The Sri Lankan government has committed virtually all of the crimes for which the Tamil Tigers are rightly considered a terrorist organization, and many they have not. These include: political assassinations, hostage-taking, use of child soldiers, forced disappearances, executing international aid and relief workers, systematic rape, ethnic cleansing, settler colonialism, extermination, and genocide. In 2004, the government blocked tsunami relief aid to the country’s Tamil province. In a brazen act this past June, a government minister incited mobs to take UN staff hostage until Ban Ki Moon called off investigation of government war crimes.

Canada’s hands are hardly clean of Colombo’s crimes. In 2009 Canadian trade with Sri Lanka totaled $456 million, not including $52.37 million in development assistance. Trade continued as the government was bombing trapped civilians and letting them fester in the camps. The fact that massive trade is not done with the LTTE may help explain why Ottawa classifies only one of these groups as a terrorist organization.

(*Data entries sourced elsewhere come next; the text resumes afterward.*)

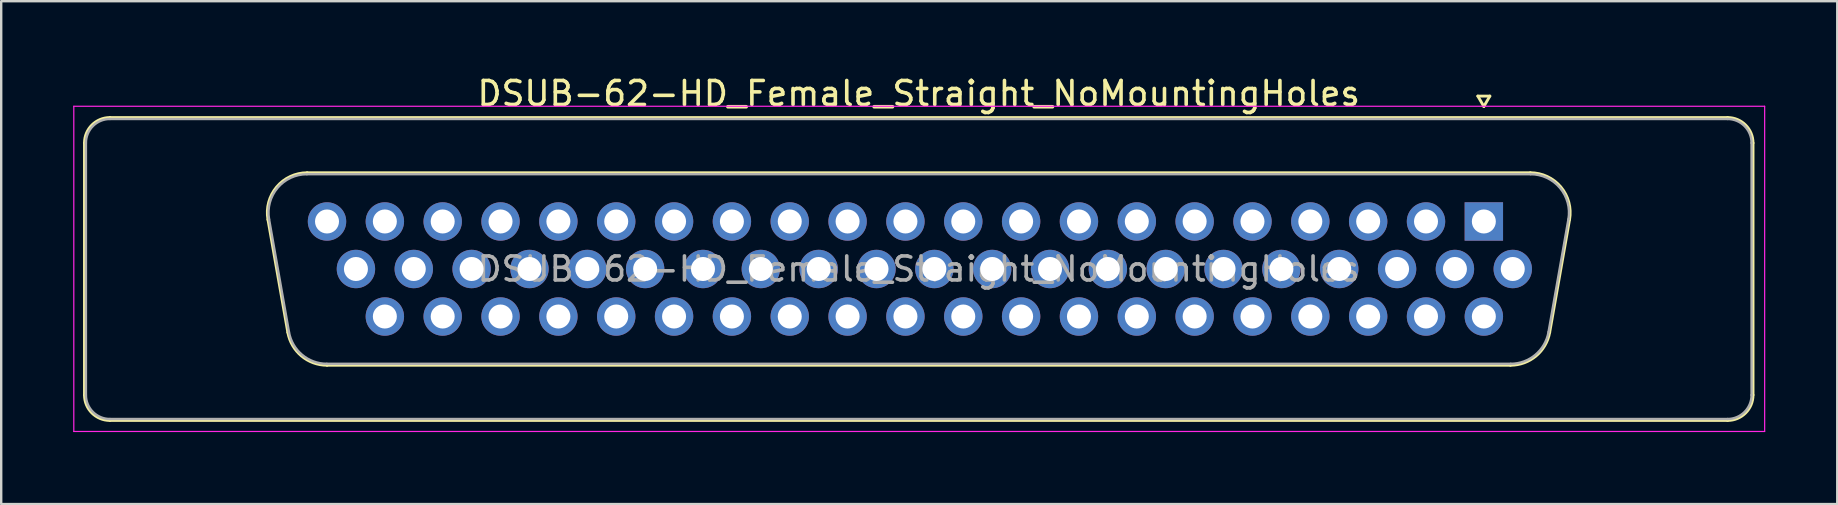
<source format=kicad_pcb>
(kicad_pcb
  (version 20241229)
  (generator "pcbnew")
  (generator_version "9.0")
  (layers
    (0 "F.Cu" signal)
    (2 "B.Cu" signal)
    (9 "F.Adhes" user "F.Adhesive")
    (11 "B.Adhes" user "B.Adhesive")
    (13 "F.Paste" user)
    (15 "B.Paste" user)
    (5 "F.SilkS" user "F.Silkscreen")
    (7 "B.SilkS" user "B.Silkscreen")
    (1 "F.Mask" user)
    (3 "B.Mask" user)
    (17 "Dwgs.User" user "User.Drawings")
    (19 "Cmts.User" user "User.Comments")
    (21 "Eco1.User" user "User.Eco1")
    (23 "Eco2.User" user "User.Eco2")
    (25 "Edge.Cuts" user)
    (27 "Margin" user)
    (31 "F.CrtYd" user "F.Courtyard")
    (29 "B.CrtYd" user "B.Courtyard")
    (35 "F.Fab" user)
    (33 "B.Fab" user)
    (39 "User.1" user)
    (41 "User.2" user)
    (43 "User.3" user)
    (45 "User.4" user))
  (footprint "DSUB-62-HD_Female_Straight_NoMountingHoles"
    (layer "F.Cu")
    (at 58.775 6.178)
    (property "Reference" "DSUB-62-HD_Female_Straight_NoMountingHoles" (at -23.545 -5.33 0) (layer "F.SilkS") (effects (font (size 1 1) (thickness 0.15))))
    (attr through_hole)
    (fp_line (start -58.305 7.23) (end -58.305 -3.27) (stroke (width 0.12) (type solid)) (layer "F.SilkS"))
    (fp_line (start -57.245 -4.33) (end 10.155 -4.33) (stroke (width 0.12) (type solid)) (layer "F.SilkS"))
    (fp_line (start -50.661 -0.082) (end -49.833 4.618) (stroke (width 0.12) (type solid)) (layer "F.SilkS"))
    (fp_line (start -49.027 -2.03) (end 1.937 -2.03) (stroke (width 0.12) (type solid)) (layer "F.SilkS"))
    (fp_line (start -48.198 5.99) (end 1.108 5.99) (stroke (width 0.12) (type solid)) (layer "F.SilkS"))
    (fp_line (start -0.25 -5.224) (end 0.25 -5.224) (stroke (width 0.12) (type solid)) (layer "F.SilkS"))
    (fp_line (start 0 -4.791) (end -0.25 -5.224) (stroke (width 0.12) (type solid)) (layer "F.SilkS"))
    (fp_line (start 0.25 -5.224) (end 0 -4.791) (stroke (width 0.12) (type solid)) (layer "F.SilkS"))
    (fp_line (start 3.571 -0.082) (end 2.743 4.618) (stroke (width 0.12) (type solid)) (layer "F.SilkS"))
    (fp_line (start 10.155 8.29) (end -57.245 8.29) (stroke (width 0.12) (type solid)) (layer "F.SilkS"))
    (fp_line (start 11.215 -3.27) (end 11.215 7.23) (stroke (width 0.12) (type solid)) (layer "F.SilkS"))
    (fp_arc (start -58.305 -3.27) (mid -57.994533 -4.019533) (end -57.245 -4.33) (stroke (width 0.12) (type solid)) (layer "F.SilkS"))
    (fp_arc (start -57.245 8.29) (mid -57.994533 7.979533) (end -58.305 7.23) (stroke (width 0.12) (type solid)) (layer "F.SilkS"))
    (fp_arc (start -50.66147 -0.081744) (mid -50.298323 -1.437028) (end -49.026689 -2.03) (stroke (width 0.12) (type solid)) (layer "F.SilkS"))
    (fp_arc (start -48.197952 5.99) (mid -49.264979 5.601634) (end -49.832733 4.618256) (stroke (width 0.12) (type solid)) (layer "F.SilkS"))
    (fp_arc (start 1.936689 -2.03) (mid 3.208323 -1.437027) (end 3.57147 -0.081744) (stroke (width 0.12) (type solid)) (layer "F.SilkS"))
    (fp_arc (start 2.742733 4.618256) (mid 2.17498 5.601634) (end 1.107952 5.99) (stroke (width 0.12) (type solid)) (layer "F.SilkS"))
    (fp_arc (start 10.155 -4.33) (mid 10.904533 -4.019533) (end 11.215 -3.27) (stroke (width 0.12) (type solid)) (layer "F.SilkS"))
    (fp_arc (start 11.215 7.23) (mid 10.904533 7.979533) (end 10.155 8.29) (stroke (width 0.12) (type solid)) (layer "F.SilkS"))
    (fp_line (start -58.75 -4.8) (end -58.75 8.75) (stroke (width 0.05) (type solid)) (layer "F.CrtYd"))
    (fp_line (start -58.75 8.75) (end 11.7 8.75) (stroke (width 0.05) (type solid)) (layer "F.CrtYd"))
    (fp_line (start 11.7 -4.8) (end -58.75 -4.8) (stroke (width 0.05) (type solid)) (layer "F.CrtYd"))
    (fp_line (start 11.7 8.75) (end 11.7 -4.8) (stroke (width 0.05) (type solid)) (layer "F.CrtYd"))
    (fp_line (start -58.245 7.23) (end -58.245 -3.27) (stroke (width 0.1) (type solid)) (layer "F.Fab"))
    (fp_line (start -57.245 -4.27) (end 10.155 -4.27) (stroke (width 0.1) (type solid)) (layer "F.Fab"))
    (fp_line (start -50.614 -0.092) (end -49.785 4.608) (stroke (width 0.1) (type solid)) (layer "F.Fab"))
    (fp_line (start -49.038 -1.97) (end 1.948 -1.97) (stroke (width 0.1) (type solid)) (layer "F.Fab"))
    (fp_line (start -48.209 5.93) (end 1.119 5.93) (stroke (width 0.1) (type solid)) (layer "F.Fab"))
    (fp_line (start 3.524 -0.092) (end 2.695 4.608) (stroke (width 0.1) (type solid)) (layer "F.Fab"))
    (fp_line (start 10.155 8.23) (end -57.245 8.23) (stroke (width 0.1) (type solid)) (layer "F.Fab"))
    (fp_line (start 11.155 -3.27) (end 11.155 7.23) (stroke (width 0.1) (type solid)) (layer "F.Fab"))
    (fp_arc (start -58.245 -3.27) (mid -57.952107 -3.977107) (end -57.245 -4.27) (stroke (width 0.1) (type solid)) (layer "F.Fab"))
    (fp_arc (start -57.245 8.23) (mid -57.952107 7.937107) (end -58.245 7.23) (stroke (width 0.1) (type solid)) (layer "F.Fab"))
    (fp_arc (start -50.613886 -0.092163) (mid -50.263865 -1.39846) (end -49.038194 -1.97) (stroke (width 0.1) (type solid)) (layer "F.Fab"))
    (fp_arc (start -48.209457 5.93) (mid -49.237917 5.555671) (end -49.785149 4.607837) (stroke (width 0.1) (type solid)) (layer "F.Fab"))
    (fp_arc (start 1.948194 -1.97) (mid 3.173865 -1.39846) (end 3.523886 -0.092163) (stroke (width 0.1) (type solid)) (layer "F.Fab"))
    (fp_arc (start 2.695149 4.607837) (mid 2.147917 5.555671) (end 1.119457 5.93) (stroke (width 0.1) (type solid)) (layer "F.Fab"))
    (fp_arc (start 10.155 -4.27) (mid 10.862107 -3.977107) (end 11.155 -3.27) (stroke (width 0.1) (type solid)) (layer "F.Fab"))
    (fp_arc (start 11.155 7.23) (mid 10.862107 7.937107) (end 10.155 8.23) (stroke (width 0.1) (type solid)) (layer "F.Fab"))
    (fp_text user "${REFERENCE}" (at -23.545 1.98 0) (layer "F.Fab") (effects (font (size 1 1) (thickness 0.15))))
    (pad "1" thru_hole rect (at 0 0) (size 1.6 1.6) (drill 1) (layers "*.Cu" "*.Mask"))
    (pad "2" thru_hole circle (at -2.41 0) (size 1.6 1.6) (drill 1) (layers "*.Cu" "*.Mask"))
    (pad "3" thru_hole circle (at -4.82 0) (size 1.6 1.6) (drill 1) (layers "*.Cu" "*.Mask"))
    (pad "4" thru_hole circle (at -7.23 0) (size 1.6 1.6) (drill 1) (layers "*.Cu" "*.Mask"))
    (pad "5" thru_hole circle (at -9.64 0) (size 1.6 1.6) (drill 1) (layers "*.Cu" "*.Mask"))
    (pad "6" thru_hole circle (at -12.05 0) (size 1.6 1.6) (drill 1) (layers "*.Cu" "*.Mask"))
    (pad "7" thru_hole circle (at -14.46 0) (size 1.6 1.6) (drill 1) (layers "*.Cu" "*.Mask"))
    (pad "8" thru_hole circle (at -16.87 0) (size 1.6 1.6) (drill 1) (layers "*.Cu" "*.Mask"))
    (pad "9" thru_hole circle (at -19.28 0) (size 1.6 1.6) (drill 1) (layers "*.Cu" "*.Mask"))
    (pad "10" thru_hole circle (at -21.69 0) (size 1.6 1.6) (drill 1) (layers "*.Cu" "*.Mask"))
    (pad "11" thru_hole circle (at -24.1 0) (size 1.6 1.6) (drill 1) (layers "*.Cu" "*.Mask"))
    (pad "12" thru_hole circle (at -26.51 0) (size 1.6 1.6) (drill 1) (layers "*.Cu" "*.Mask"))
    (pad "13" thru_hole circle (at -28.92 0) (size 1.6 1.6) (drill 1) (layers "*.Cu" "*.Mask"))
    (pad "14" thru_hole circle (at -31.33 0) (size 1.6 1.6) (drill 1) (layers "*.Cu" "*.Mask"))
    (pad "15" thru_hole circle (at -33.74 0) (size 1.6 1.6) (drill 1) (layers "*.Cu" "*.Mask"))
    (pad "16" thru_hole circle (at -36.15 0) (size 1.6 1.6) (drill 1) (layers "*.Cu" "*.Mask"))
    (pad "17" thru_hole circle (at -38.56 0) (size 1.6 1.6) (drill 1) (layers "*.Cu" "*.Mask"))
    (pad "18" thru_hole circle (at -40.97 0) (size 1.6 1.6) (drill 1) (layers "*.Cu" "*.Mask"))
    (pad "19" thru_hole circle (at -43.38 0) (size 1.6 1.6) (drill 1) (layers "*.Cu" "*.Mask"))
    (pad "20" thru_hole circle (at -45.79 0) (size 1.6 1.6) (drill 1) (layers "*.Cu" "*.Mask"))
    (pad "21" thru_hole circle (at -48.2 0) (size 1.6 1.6) (drill 1) (layers "*.Cu" "*.Mask"))
    (pad "22" thru_hole circle (at 1.205 1.98) (size 1.6 1.6) (drill 1) (layers "*.Cu" "*.Mask"))
    (pad "23" thru_hole circle (at -1.205 1.98) (size 1.6 1.6) (drill 1) (layers "*.Cu" "*.Mask"))
    (pad "24" thru_hole circle (at -3.615 1.98) (size 1.6 1.6) (drill 1) (layers "*.Cu" "*.Mask"))
    (pad "25" thru_hole circle (at -6.025 1.98) (size 1.6 1.6) (drill 1) (layers "*.Cu" "*.Mask"))
    (pad "26" thru_hole circle (at -8.435 1.98) (size 1.6 1.6) (drill 1) (layers "*.Cu" "*.Mask"))
    (pad "27" thru_hole circle (at -10.845 1.98) (size 1.6 1.6) (drill 1) (layers "*.Cu" "*.Mask"))
    (pad "28" thru_hole circle (at -13.255 1.98) (size 1.6 1.6) (drill 1) (layers "*.Cu" "*.Mask"))
    (pad "29" thru_hole circle (at -15.665 1.98) (size 1.6 1.6) (drill 1) (layers "*.Cu" "*.Mask"))
    (pad "30" thru_hole circle (at -18.075 1.98) (size 1.6 1.6) (drill 1) (layers "*.Cu" "*.Mask"))
    (pad "31" thru_hole circle (at -20.485 1.98) (size 1.6 1.6) (drill 1) (layers "*.Cu" "*.Mask"))
    (pad "32" thru_hole circle (at -22.895 1.98) (size 1.6 1.6) (drill 1) (layers "*.Cu" "*.Mask"))
    (pad "33" thru_hole circle (at -25.305 1.98) (size 1.6 1.6) (drill 1) (layers "*.Cu" "*.Mask"))
    (pad "34" thru_hole circle (at -27.715 1.98) (size 1.6 1.6) (drill 1) (layers "*.Cu" "*.Mask"))
    (pad "35" thru_hole circle (at -30.125 1.98) (size 1.6 1.6) (drill 1) (layers "*.Cu" "*.Mask"))
    (pad "36" thru_hole circle (at -32.535 1.98) (size 1.6 1.6) (drill 1) (layers "*.Cu" "*.Mask"))
    (pad "37" thru_hole circle (at -34.945 1.98) (size 1.6 1.6) (drill 1) (layers "*.Cu" "*.Mask"))
    (pad "38" thru_hole circle (at -37.355 1.98) (size 1.6 1.6) (drill 1) (layers "*.Cu" "*.Mask"))
    (pad "39" thru_hole circle (at -39.765 1.98) (size 1.6 1.6) (drill 1) (layers "*.Cu" "*.Mask"))
    (pad "40" thru_hole circle (at -42.175 1.98) (size 1.6 1.6) (drill 1) (layers "*.Cu" "*.Mask"))
    (pad "41" thru_hole circle (at -44.585 1.98) (size 1.6 1.6) (drill 1) (layers "*.Cu" "*.Mask"))
    (pad "42" thru_hole circle (at -46.995 1.98) (size 1.6 1.6) (drill 1) (layers "*.Cu" "*.Mask"))
    (pad "43" thru_hole circle (at 0 3.96) (size 1.6 1.6) (drill 1) (layers "*.Cu" "*.Mask"))
    (pad "44" thru_hole circle (at -2.41 3.96) (size 1.6 1.6) (drill 1) (layers "*.Cu" "*.Mask"))
    (pad "45" thru_hole circle (at -4.82 3.96) (size 1.6 1.6) (drill 1) (layers "*.Cu" "*.Mask"))
    (pad "46" thru_hole circle (at -7.23 3.96) (size 1.6 1.6) (drill 1) (layers "*.Cu" "*.Mask"))
    (pad "47" thru_hole circle (at -9.64 3.96) (size 1.6 1.6) (drill 1) (layers "*.Cu" "*.Mask"))
    (pad "48" thru_hole circle (at -12.05 3.96) (size 1.6 1.6) (drill 1) (layers "*.Cu" "*.Mask"))
    (pad "49" thru_hole circle (at -14.46 3.96) (size 1.6 1.6) (drill 1) (layers "*.Cu" "*.Mask"))
    (pad "50" thru_hole circle (at -16.87 3.96) (size 1.6 1.6) (drill 1) (layers "*.Cu" "*.Mask"))
    (pad "51" thru_hole circle (at -19.28 3.96) (size 1.6 1.6) (drill 1) (layers "*.Cu" "*.Mask"))
    (pad "52" thru_hole circle (at -21.69 3.96) (size 1.6 1.6) (drill 1) (layers "*.Cu" "*.Mask"))
    (pad "53" thru_hole circle (at -24.1 3.96) (size 1.6 1.6) (drill 1) (layers "*.Cu" "*.Mask"))
    (pad "54" thru_hole circle (at -26.51 3.96) (size 1.6 1.6) (drill 1) (layers "*.Cu" "*.Mask"))
    (pad "55" thru_hole circle (at -28.92 3.96) (size 1.6 1.6) (drill 1) (layers "*.Cu" "*.Mask"))
    (pad "56" thru_hole circle (at -31.33 3.96) (size 1.6 1.6) (drill 1) (layers "*.Cu" "*.Mask"))
    (pad "57" thru_hole circle (at -33.74 3.96) (size 1.6 1.6) (drill 1) (layers "*.Cu" "*.Mask"))
    (pad "58" thru_hole circle (at -36.15 3.96) (size 1.6 1.6) (drill 1) (layers "*.Cu" "*.Mask"))
    (pad "59" thru_hole circle (at -38.56 3.96) (size 1.6 1.6) (drill 1) (layers "*.Cu" "*.Mask"))
    (pad "60" thru_hole circle (at -40.97 3.96) (size 1.6 1.6) (drill 1) (layers "*.Cu" "*.Mask"))
    (pad "61" thru_hole circle (at -43.38 3.96) (size 1.6 1.6) (drill 1) (layers "*.Cu" "*.Mask"))
    (pad "62" thru_hole circle (at -45.79 3.96) (size 1.6 1.6) (drill 1) (layers "*.Cu" "*.Mask")))
  (gr_rect
    (start -3 -3)
    (end 73.5 17.953)
    (stroke (width 0.1) (type default))
    (fill no)
    (layer "Edge.Cuts")))
</source>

Human smuggling is among the uglier aspects of the reality in Sri Lanka, and the Tigers, though fighting for a just cause, are as hideous in their methods as any terrorists. Concerns that transport fees could fund human-smugglers or the LTTE are justified and serious. That said, there is a simple way to prevent millions of dollars from being extorted from desperate refugees in exchange for passage to Canada: provide it for free. After the Vietnam War, Canada absorbed over 56,000 Vietnamese refugees and this had no impact on economic growth. Absorption of Tamil refugees would, furthermore, be supported by sponsorship from the highly-organized Canadian Tamil diaspora of around 200,000 (the Vietnamese diaspora in 1975 was only 1,500). Ottawa’s itinerary plan for 2010 plans for 265,000 immigrants, with only 9,000 spots for “Humanitarian and Compassionate/Public Policy” admittance. A significant number of Tamil refugees could be granted asylum simply by balancing this ratio slightly.The Harper government’s ideas for cracking down on human smuggling, however, are less than generous. How Canada treats the refugees that arrive on our shores will surely be an indicator of our humanity and respect for international law.